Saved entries
•••••
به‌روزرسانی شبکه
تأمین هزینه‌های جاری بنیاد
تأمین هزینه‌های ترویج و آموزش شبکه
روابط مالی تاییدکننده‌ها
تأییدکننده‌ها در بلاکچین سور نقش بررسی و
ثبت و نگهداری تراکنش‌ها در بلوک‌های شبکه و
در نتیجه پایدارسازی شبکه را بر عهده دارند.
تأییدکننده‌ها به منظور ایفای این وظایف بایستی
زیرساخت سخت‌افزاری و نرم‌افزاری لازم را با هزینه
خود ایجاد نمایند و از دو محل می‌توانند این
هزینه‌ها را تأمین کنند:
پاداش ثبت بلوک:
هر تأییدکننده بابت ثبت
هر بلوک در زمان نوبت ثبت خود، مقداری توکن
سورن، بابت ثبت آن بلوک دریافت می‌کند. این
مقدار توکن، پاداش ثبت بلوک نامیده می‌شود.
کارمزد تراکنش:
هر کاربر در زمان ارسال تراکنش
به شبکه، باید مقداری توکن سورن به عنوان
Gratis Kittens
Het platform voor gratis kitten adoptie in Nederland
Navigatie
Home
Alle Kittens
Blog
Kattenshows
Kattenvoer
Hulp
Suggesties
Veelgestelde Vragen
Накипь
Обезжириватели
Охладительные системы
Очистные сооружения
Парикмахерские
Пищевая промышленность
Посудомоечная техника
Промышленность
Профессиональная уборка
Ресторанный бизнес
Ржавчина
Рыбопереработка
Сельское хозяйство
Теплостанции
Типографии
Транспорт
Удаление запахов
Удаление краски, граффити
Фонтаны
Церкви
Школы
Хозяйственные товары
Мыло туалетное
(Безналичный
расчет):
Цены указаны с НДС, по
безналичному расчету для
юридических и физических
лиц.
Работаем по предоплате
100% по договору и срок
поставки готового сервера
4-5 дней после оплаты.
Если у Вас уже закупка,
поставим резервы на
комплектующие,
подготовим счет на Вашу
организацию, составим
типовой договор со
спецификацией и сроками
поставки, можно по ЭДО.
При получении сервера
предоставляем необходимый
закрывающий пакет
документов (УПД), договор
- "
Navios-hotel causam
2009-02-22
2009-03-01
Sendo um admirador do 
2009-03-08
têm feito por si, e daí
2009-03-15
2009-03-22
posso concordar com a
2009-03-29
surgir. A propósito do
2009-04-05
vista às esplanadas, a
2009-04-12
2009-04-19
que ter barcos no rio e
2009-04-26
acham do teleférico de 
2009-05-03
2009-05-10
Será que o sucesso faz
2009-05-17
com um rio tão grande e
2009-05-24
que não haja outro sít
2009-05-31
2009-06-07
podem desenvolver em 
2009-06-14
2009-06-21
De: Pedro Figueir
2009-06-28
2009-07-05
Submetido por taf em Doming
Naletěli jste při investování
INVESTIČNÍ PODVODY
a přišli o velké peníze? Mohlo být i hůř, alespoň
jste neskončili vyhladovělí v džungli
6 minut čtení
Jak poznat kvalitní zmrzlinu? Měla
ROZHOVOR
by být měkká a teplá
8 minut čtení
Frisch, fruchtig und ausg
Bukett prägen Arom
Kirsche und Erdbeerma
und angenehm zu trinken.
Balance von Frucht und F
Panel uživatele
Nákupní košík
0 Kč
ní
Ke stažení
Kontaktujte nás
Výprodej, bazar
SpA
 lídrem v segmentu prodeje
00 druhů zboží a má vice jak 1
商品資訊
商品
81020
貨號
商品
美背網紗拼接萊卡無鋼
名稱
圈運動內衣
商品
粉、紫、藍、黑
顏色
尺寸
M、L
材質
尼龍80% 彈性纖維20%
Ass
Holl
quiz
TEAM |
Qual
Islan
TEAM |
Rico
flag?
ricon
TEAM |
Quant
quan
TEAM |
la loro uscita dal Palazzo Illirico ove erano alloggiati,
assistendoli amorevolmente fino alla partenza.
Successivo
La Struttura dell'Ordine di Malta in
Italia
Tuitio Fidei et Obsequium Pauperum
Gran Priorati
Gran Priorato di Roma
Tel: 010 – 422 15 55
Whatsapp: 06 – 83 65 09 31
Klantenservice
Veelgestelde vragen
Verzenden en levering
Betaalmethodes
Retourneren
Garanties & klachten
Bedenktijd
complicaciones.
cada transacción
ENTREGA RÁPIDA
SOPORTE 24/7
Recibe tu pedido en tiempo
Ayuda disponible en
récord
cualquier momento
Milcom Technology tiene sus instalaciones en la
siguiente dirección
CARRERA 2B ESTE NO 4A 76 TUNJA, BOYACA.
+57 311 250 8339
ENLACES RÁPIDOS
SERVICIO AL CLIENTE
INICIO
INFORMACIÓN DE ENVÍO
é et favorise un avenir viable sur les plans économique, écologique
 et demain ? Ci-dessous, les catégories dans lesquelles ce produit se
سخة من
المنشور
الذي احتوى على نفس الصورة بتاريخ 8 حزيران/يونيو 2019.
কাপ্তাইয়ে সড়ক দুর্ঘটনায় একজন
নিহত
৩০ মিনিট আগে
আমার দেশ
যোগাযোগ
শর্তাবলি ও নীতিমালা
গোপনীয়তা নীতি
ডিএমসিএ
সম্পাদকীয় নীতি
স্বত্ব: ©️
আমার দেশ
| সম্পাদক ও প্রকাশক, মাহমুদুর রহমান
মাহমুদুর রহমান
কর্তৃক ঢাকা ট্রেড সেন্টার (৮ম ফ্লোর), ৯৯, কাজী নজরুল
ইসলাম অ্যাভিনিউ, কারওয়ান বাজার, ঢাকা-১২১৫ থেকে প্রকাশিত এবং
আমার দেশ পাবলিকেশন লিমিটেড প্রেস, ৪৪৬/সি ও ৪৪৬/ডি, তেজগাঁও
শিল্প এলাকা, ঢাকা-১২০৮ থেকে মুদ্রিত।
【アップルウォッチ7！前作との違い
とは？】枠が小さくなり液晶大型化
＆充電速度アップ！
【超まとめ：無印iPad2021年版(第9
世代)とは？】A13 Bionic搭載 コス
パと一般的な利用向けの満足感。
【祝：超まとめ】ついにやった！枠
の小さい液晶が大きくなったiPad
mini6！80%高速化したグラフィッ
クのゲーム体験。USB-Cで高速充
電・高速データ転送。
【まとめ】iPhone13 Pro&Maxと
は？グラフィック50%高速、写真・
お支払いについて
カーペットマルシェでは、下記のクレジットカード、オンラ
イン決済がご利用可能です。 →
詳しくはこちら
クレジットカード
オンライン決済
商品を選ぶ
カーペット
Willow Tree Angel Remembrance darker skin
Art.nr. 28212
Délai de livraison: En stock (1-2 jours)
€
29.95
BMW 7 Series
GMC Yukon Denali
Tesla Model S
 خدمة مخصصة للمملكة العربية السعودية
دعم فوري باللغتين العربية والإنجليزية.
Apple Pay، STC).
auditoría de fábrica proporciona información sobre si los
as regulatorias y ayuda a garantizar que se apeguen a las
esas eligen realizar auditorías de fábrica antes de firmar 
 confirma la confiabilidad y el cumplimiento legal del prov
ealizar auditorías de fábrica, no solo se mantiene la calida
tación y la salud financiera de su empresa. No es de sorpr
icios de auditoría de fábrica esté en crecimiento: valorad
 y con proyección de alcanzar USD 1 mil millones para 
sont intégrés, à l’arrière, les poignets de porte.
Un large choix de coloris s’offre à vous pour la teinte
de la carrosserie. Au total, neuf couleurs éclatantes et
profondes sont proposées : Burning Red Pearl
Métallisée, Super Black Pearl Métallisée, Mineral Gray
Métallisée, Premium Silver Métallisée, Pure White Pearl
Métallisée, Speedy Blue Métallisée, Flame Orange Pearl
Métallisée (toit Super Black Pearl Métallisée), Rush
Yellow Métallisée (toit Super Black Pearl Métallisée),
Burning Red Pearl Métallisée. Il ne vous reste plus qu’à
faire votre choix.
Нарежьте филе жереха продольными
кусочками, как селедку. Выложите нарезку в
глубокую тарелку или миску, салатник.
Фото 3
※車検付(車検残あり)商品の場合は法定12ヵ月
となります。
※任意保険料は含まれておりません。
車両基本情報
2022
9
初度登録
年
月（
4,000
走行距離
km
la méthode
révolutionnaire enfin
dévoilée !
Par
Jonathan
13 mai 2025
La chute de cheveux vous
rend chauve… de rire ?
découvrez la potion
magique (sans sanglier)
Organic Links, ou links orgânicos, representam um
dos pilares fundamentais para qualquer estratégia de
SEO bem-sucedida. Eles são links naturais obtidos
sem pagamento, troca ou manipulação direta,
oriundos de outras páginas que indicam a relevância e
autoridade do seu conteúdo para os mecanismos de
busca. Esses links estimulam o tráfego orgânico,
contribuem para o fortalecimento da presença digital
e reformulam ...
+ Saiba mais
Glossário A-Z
•••••
:: Problem ::
Before answering, count every line of the records that contains "بابت"; the answer is that number and nothing more.

:: Result of the exercise ::
2